Juan M. Quintana, Helen C. Harrison, Jiwan P. Palta, and James Nienhuis
To understand physiological factors associated with genetic differences for pod Ca concentration between snap bean genotypes, flow rate and Ca uptake of sieve sap were measured, as well as pod Ca concentration. Measurements for flow rate and Ca uptake were done at three developmental stages (fl owering and 1 and 3 weeks after) in two commercial snap bean cultivars (Hystyle and Labrador) grown aeroponically. Pods were collected 2 weeks after flowering only. Flow rate and Ca uptake sampling began 4 weeks after transplanting and consisted of: 1) decapitation of the plant at the first node; 2) covering the stem with pre-weighed dry cotton; and 3) removing the cotton, reweighing it, and saving it for Ca determination. Flow rate was defined as the difference in cotton weight (expressed as ml) per 17 hr divided by foliage mass. Ca uptake was defined as mg of Ca per total volume of sieve sap after 17 hr divided by foliage mass. Ca determinations were made using an atomic absorption spectrophotometer. A positive correlation between flow rate and total Ca uptake of sieve sap (R 2 = 0.90), flow rate and pod Ca concentration (R 2 = 0.47), and Ca uptake and pod Ca concentration (R 2 = 0.42) were found. Hystyle reflected 1.5 times more flow rate and pod Ca concentration than Labrador. Significant differences between genotypes for pod Ca concentration, Ca uptake, and flow rate were observed. Results were consistent across developmental stages.

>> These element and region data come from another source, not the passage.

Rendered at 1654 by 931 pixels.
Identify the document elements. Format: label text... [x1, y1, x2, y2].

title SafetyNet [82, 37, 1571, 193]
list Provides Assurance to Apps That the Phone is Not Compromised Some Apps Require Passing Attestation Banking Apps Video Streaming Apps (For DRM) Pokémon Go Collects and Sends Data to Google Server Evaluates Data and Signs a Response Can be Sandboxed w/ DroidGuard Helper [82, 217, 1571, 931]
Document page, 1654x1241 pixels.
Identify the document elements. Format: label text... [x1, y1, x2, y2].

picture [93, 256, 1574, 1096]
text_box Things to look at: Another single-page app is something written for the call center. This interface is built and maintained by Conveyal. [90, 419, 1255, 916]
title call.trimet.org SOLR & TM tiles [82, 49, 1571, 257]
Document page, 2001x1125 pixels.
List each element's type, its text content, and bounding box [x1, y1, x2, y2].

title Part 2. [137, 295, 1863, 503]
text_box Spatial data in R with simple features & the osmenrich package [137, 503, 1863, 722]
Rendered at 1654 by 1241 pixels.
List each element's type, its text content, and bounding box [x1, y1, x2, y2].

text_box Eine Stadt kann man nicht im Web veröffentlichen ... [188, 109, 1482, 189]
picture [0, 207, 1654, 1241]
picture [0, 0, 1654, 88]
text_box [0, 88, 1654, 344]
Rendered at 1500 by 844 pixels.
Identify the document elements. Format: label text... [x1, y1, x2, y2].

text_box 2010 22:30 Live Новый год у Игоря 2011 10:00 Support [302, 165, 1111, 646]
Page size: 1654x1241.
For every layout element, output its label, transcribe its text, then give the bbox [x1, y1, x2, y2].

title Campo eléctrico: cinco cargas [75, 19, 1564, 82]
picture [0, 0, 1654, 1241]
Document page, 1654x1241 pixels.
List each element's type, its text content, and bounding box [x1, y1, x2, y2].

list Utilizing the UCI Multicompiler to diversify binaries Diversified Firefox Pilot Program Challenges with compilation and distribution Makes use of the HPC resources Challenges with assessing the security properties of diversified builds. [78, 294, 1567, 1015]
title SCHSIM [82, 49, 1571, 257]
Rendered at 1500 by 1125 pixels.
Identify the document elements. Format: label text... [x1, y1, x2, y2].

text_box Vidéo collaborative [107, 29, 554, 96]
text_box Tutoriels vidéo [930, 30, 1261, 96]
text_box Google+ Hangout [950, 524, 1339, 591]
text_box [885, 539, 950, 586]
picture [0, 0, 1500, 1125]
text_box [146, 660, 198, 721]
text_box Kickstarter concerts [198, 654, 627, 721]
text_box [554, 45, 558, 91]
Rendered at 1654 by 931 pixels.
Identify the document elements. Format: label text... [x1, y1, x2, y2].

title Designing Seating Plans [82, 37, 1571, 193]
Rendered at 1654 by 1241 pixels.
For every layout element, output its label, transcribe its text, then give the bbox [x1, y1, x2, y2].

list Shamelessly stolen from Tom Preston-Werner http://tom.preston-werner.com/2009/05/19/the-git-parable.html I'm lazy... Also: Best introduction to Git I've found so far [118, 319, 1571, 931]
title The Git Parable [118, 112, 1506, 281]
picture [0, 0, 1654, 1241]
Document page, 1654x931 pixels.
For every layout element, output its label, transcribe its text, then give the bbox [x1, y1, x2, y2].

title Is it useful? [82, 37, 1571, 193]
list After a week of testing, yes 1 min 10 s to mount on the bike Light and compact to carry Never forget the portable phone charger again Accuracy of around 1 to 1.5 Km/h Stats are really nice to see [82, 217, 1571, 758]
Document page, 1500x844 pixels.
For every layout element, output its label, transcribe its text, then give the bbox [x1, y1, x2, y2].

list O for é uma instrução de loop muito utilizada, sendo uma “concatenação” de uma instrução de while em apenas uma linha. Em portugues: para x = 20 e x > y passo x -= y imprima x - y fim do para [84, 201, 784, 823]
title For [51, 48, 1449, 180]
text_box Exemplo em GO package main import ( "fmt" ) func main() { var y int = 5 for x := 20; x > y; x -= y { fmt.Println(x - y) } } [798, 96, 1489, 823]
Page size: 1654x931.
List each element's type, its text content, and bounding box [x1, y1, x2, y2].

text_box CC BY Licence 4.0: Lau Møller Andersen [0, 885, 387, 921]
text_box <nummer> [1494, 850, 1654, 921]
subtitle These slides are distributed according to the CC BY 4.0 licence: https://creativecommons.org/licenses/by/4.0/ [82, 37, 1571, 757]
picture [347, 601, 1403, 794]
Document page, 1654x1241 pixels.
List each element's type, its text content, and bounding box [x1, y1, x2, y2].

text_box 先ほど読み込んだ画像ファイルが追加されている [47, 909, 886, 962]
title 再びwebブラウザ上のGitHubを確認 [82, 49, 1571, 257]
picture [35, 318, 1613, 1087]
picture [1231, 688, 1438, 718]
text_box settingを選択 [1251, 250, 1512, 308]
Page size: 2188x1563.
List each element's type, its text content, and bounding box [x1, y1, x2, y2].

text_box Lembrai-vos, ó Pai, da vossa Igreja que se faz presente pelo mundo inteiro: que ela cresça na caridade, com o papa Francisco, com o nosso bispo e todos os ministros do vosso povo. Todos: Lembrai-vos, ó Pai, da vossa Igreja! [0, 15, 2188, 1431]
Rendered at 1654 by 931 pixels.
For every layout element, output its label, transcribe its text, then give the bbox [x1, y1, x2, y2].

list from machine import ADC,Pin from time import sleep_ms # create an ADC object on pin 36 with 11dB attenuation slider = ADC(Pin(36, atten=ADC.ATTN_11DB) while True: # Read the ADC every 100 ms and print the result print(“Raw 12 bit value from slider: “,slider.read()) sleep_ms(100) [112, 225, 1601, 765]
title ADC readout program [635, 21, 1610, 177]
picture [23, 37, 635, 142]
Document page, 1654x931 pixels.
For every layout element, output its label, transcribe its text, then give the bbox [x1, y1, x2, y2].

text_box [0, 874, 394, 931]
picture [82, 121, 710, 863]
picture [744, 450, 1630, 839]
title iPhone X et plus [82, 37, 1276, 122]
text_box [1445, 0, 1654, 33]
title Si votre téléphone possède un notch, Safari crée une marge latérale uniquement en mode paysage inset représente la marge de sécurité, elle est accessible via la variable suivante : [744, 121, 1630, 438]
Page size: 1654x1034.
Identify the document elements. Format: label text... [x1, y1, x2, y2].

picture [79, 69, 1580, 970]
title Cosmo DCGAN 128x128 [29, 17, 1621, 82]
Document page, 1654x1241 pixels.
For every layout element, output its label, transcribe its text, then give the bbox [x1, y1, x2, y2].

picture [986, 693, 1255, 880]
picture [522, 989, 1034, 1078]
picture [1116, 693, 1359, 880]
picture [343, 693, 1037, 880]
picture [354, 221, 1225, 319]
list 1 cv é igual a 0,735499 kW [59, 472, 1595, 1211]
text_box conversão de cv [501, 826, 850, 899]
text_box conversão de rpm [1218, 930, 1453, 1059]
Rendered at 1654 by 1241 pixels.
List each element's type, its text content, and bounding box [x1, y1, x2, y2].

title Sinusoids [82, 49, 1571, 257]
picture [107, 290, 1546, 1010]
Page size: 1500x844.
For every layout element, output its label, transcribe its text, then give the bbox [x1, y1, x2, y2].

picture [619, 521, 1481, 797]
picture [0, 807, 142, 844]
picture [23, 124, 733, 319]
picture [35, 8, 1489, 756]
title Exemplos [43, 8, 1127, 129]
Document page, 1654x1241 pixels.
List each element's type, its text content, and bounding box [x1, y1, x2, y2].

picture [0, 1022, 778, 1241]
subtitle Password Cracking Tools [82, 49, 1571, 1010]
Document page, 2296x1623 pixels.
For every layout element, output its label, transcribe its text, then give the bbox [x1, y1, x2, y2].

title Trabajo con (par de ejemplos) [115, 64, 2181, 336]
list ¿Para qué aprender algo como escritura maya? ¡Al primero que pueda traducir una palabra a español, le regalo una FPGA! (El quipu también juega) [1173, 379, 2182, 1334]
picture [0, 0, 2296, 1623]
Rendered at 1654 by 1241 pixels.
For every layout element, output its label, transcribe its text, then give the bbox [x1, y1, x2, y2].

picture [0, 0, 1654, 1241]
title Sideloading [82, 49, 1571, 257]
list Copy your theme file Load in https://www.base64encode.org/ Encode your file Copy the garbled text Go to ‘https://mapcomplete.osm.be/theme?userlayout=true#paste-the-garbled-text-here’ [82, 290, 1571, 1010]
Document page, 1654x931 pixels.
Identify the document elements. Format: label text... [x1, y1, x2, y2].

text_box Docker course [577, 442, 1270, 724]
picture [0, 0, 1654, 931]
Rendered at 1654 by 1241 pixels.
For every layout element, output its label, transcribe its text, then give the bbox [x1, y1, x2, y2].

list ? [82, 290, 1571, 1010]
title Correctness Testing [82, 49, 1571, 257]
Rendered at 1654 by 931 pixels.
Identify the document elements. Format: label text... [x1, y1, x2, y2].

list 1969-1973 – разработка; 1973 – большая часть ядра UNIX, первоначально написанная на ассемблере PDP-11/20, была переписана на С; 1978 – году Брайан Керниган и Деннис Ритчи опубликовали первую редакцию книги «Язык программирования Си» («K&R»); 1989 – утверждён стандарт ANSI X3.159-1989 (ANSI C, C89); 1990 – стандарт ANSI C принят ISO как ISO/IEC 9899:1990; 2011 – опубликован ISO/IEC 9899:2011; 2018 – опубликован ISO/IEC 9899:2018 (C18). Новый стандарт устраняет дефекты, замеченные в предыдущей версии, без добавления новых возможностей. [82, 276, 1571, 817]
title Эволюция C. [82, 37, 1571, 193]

Juan M. Quintana, Helen C. Harrison, James Nienhuis, and Jiwan P. Palta
We have previously observed significant variation for pod Ca concentration among snap bean genotypes. In the present experiment, we compare pod Ca concentration between snap bean and dry bean genotypes. Eight snap bean cultivars and eight dry bean cultivars were chosen to be evaluated for pod Ca concentration in summers of 1995 and 1996 at Hancock, Wis. The experimental design consisted in randomized complete blocks with three replications in 1995 and six in 1996. Snap and dry beans were planted in June and hand-harvested in August for both experiments. Soil analysis showed 430 ppm of Ca in soil at time of planting. No additional Ca was applied. Plots consisted of 10 plants each. Harvesting was made by collecting a pooled sample of medium size pods from the 10 plants. Ca determinations were made using an atomic absorption spectrophotometer. Data was presented as mg of Ca per gram of dry weight, pooled from both years, and analyzed using SAS. Results reflected significant differences between genotypes. Checkmate (5.5) showed the highest pod calcium concentrations and Labrador (3.9) the lowest among snap beans. G0122 (5.1) resulted in the highest and Porrillo (3.6) the lowest within dry beans Results were consistent across years. Snap beans (4.6) presented significantly higher pod calcium concentration than dry beans (4.2). Apparently, snap bean genotypes have the ability to absorb calcium from the soil more efficiently than dry bean genotypes, and this phenomenon is not significantly influenced by environmental factors.